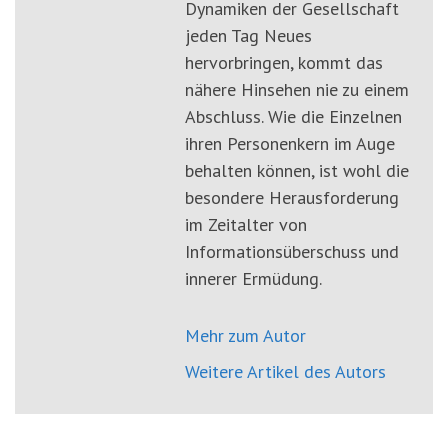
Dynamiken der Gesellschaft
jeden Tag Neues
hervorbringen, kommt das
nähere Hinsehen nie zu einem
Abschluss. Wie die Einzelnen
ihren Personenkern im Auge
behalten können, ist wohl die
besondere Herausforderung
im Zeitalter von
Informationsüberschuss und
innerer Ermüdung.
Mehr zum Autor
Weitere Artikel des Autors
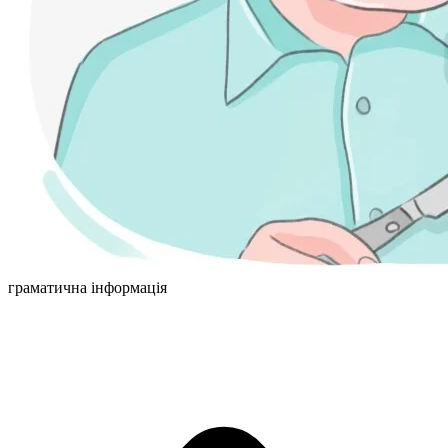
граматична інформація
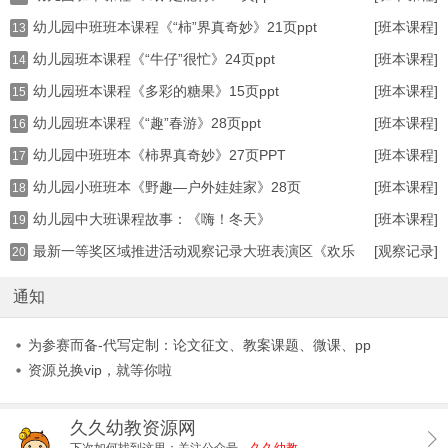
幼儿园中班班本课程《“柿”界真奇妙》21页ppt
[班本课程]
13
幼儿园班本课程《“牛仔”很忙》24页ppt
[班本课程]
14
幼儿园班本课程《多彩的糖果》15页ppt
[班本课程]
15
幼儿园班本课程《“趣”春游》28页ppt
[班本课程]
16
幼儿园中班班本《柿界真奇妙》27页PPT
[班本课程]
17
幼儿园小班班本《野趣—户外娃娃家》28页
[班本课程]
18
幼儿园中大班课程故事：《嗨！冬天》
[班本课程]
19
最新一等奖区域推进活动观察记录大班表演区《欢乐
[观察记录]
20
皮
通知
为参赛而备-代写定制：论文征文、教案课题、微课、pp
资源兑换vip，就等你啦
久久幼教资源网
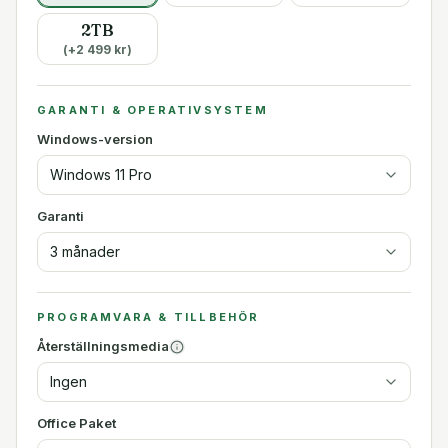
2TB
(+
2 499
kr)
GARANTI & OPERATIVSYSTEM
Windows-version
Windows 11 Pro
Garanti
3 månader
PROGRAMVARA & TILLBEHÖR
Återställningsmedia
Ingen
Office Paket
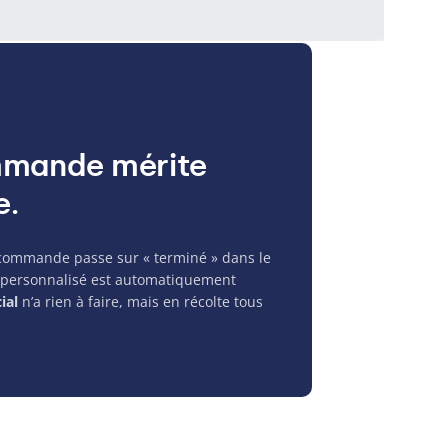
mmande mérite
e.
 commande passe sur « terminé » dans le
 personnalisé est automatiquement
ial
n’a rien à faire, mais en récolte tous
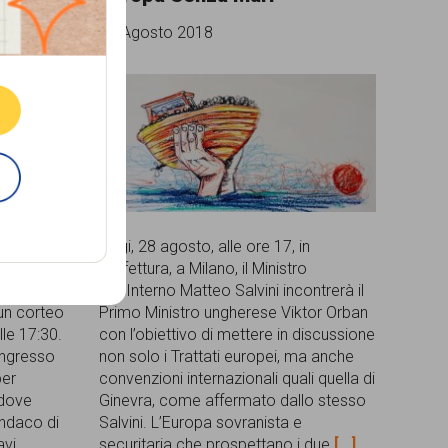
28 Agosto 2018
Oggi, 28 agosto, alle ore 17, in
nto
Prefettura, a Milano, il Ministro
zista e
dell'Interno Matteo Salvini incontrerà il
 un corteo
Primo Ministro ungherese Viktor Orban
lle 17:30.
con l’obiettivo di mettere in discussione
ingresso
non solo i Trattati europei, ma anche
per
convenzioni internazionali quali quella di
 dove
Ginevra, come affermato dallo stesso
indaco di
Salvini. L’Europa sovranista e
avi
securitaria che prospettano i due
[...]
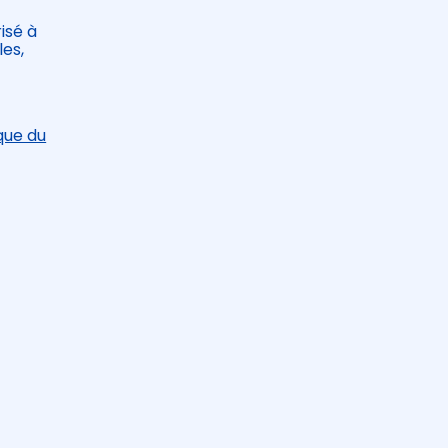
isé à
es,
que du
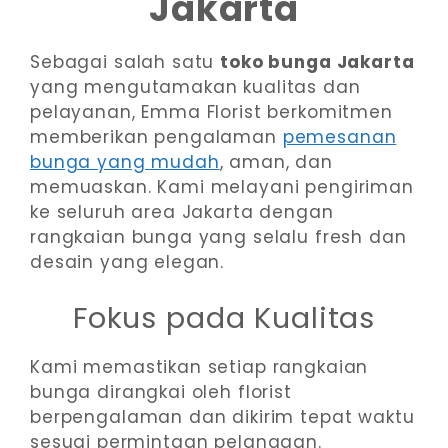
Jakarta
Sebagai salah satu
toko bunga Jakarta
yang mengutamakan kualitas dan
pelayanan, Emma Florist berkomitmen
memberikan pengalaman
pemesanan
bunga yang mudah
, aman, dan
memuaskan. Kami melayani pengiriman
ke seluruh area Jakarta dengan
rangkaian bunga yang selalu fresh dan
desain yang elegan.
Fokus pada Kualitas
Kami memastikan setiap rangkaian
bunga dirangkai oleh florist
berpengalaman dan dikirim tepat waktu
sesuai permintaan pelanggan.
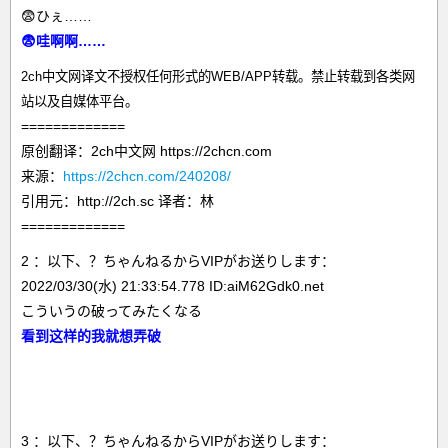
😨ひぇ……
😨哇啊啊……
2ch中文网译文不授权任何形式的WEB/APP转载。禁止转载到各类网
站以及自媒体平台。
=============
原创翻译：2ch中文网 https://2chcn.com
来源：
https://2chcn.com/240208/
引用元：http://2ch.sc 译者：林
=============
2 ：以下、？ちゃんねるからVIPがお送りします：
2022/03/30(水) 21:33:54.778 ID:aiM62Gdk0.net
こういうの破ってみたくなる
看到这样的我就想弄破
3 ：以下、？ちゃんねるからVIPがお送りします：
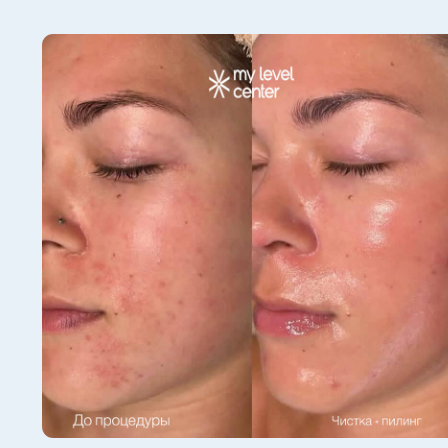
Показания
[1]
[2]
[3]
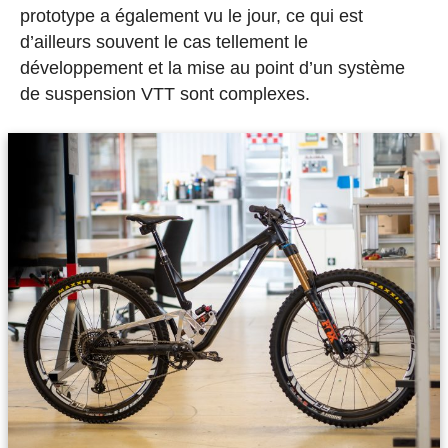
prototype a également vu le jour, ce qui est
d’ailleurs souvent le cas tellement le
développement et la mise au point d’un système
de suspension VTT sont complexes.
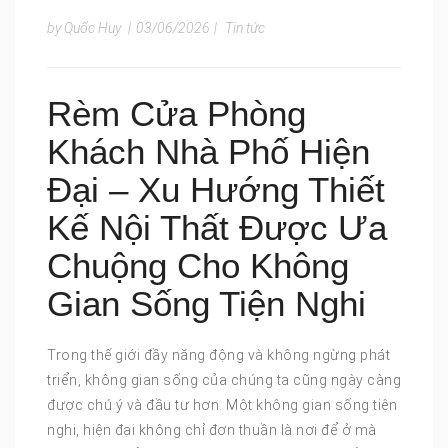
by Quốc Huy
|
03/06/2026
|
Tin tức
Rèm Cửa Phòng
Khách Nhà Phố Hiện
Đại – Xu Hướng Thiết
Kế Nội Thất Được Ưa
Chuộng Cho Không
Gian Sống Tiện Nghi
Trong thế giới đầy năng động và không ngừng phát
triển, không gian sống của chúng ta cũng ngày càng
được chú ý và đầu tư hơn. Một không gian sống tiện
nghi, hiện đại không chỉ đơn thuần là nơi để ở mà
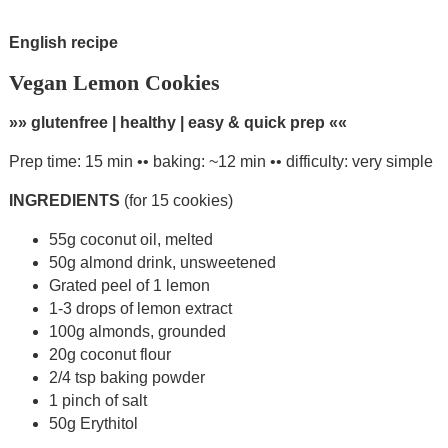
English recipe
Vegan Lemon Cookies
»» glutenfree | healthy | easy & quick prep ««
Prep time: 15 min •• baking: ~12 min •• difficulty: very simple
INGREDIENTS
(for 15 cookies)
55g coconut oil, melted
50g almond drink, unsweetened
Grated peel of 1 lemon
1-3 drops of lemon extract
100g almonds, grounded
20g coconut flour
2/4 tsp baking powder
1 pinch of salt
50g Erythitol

# Exercise directions:
Once you have checked every line of the material above, return the ones that hold the string "yang".

# Answer to this problem:
yang mengutamakan kualitas dan
bunga yang mudah
rangkaian bunga yang selalu fresh dan
desain yang elegan.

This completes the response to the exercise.